WHAT YOU HAVE TO DO: Where a line in the listing below holds the word "output", count that line; give the total alone.

AVAILABLE DATA:
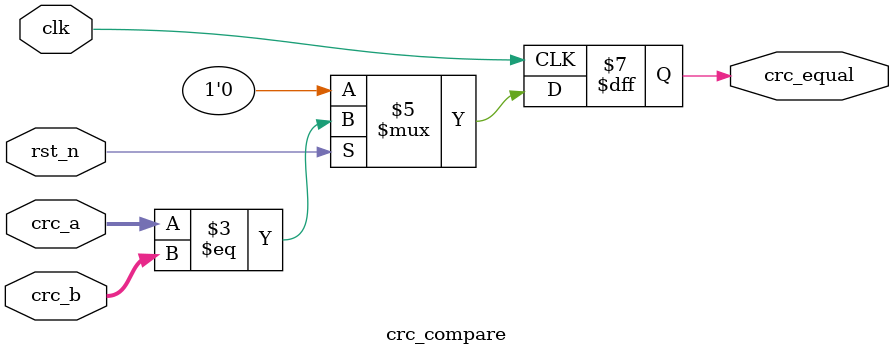
<source format=sv>
module crc_compare #(
    parameter WIDTH = 8
)(
    input wire clk,
    input wire rst_n,
    input wire [WIDTH-1:0] crc_a,
    input wire [WIDTH-1:0] crc_b,
    output reg crc_equal
);

    always @(posedge clk) begin
        if (!rst_n)
            crc_equal <= 1'b0;
        else
            crc_equal <= (crc_a == crc_b);
    end

endmodule

</source>
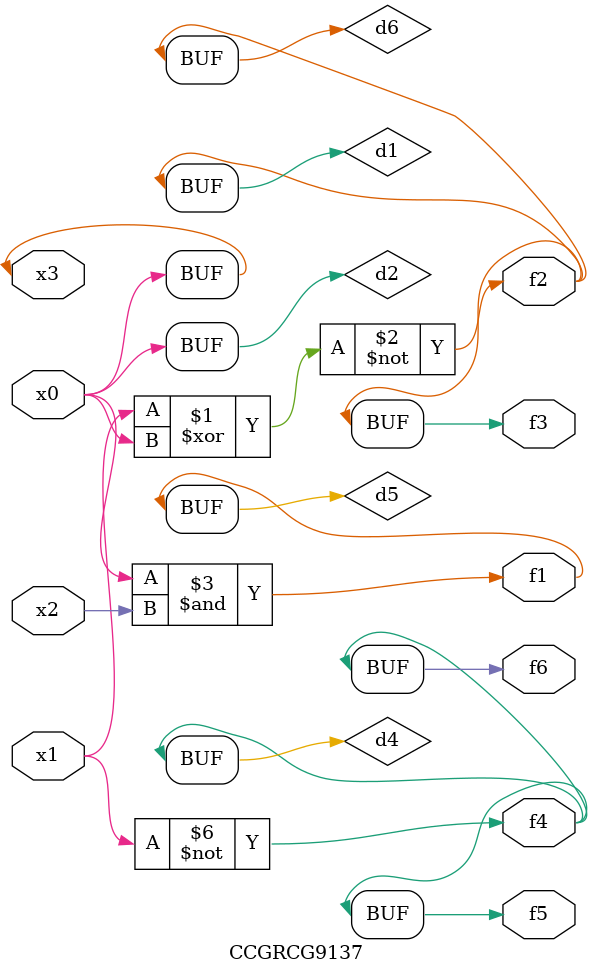
<source format=v>
module CCGRCG9137(
	input x0, x1, x2, x3,
	output f1, f2, f3, f4, f5, f6
);

	wire d1, d2, d3, d4, d5, d6;

	xnor (d1, x1, x3);
	buf (d2, x0, x3);
	nand (d3, x0, x2);
	not (d4, x1);
	nand (d5, d3);
	or (d6, d1);
	assign f1 = d5;
	assign f2 = d6;
	assign f3 = d6;
	assign f4 = d4;
	assign f5 = d4;
	assign f6 = d4;
endmodule

</source>
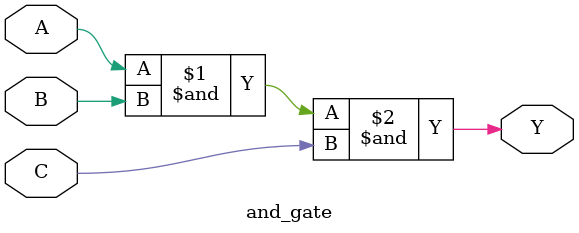
<source format=v>
module and_gate (
    input A,
    input B,
    input C,
    output Y
);

    assign Y = A & B & C;

endmodule
</source>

COMPLETED TASK: 3